9:45 PM

Music from
Da Streetz
not welcome
in Da Air

A pirate hip-hop station that goes by the rap handle of Da Streetz broadcasting illegally near Miami International Airport (MIA) has been interfering with ATC communications, says the FAA. Departing pilots must switch to a back-up frequency when the so-called “music” clogs up the channel.

What is more irritating about this story is not that some rap dawg is spewing his crap into the air without a license, but the cops haven’t been able to stop him:

The Florida Department of Law Enforcement traced the signals to an antenna at a nearby warehouse. The cops didn’t find the “disc jockey”, but did confiscate equipment including computers and a CD players. But despite the seizures, the broadcasts have continued.
So the Feds unplug this “Da Streetz” dude, and the loud thump of America’s most inferior music continues to invade outbound airline cockpits. Hmm, this is just a wild theory, but maybe THEY SEIZED THE WRONG EQUIPMENT!

Now I’m going to go on the record as saying that there should be a place on airwaves for low-power radio stations. If the FCC would winnow out a hole in the FM band for guys like Streetz to spew forth, maybe they wouldn’t have to use 118.3 for their spewing. Pirate radio is going to be out there, might as well give them a place to call home. It’s like giving the drag racers a strip out on the edge of town so they won’t kill innocent people on rural highways.

But until that happens (which we all know is way too logical of a solution), it would really, really be a good idea of find Senór Streetz and shut his ass down, right now, before a couple of –67s trade paint over Miami Beach.

And while we still can’t manage to find Osama, you would think that as the world’s alleged Superpower, the FCC’s whiz kids could find one lone rapper with two turntables and a CB radio on steroids.

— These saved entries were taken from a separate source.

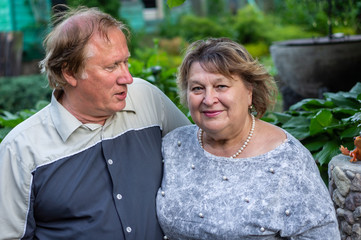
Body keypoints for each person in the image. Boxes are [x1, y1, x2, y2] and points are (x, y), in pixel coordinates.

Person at [0, 6, 190, 240]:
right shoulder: (21, 150)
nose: (127, 78)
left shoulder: (147, 98)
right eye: (111, 66)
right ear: (69, 72)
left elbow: (196, 157)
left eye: (126, 62)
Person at [156, 38, 340, 239]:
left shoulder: (288, 160)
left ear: (249, 92)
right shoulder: (173, 146)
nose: (208, 100)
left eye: (221, 86)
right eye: (197, 88)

UPDATE 032006 1119A: Reports from South Florida say that a federal engineer who specializes in frequency transmissions has arrived in Miami to help investigators locate the signal. On any given day, between nine and 20 illegal stations are playing in South Florida, according to the Florida Association of Broadcasters (FAB), which deems the region the pirate capital of the nation. And, FAB is reminding the media that Pirate broadcasting is a third-degree felony in Florida.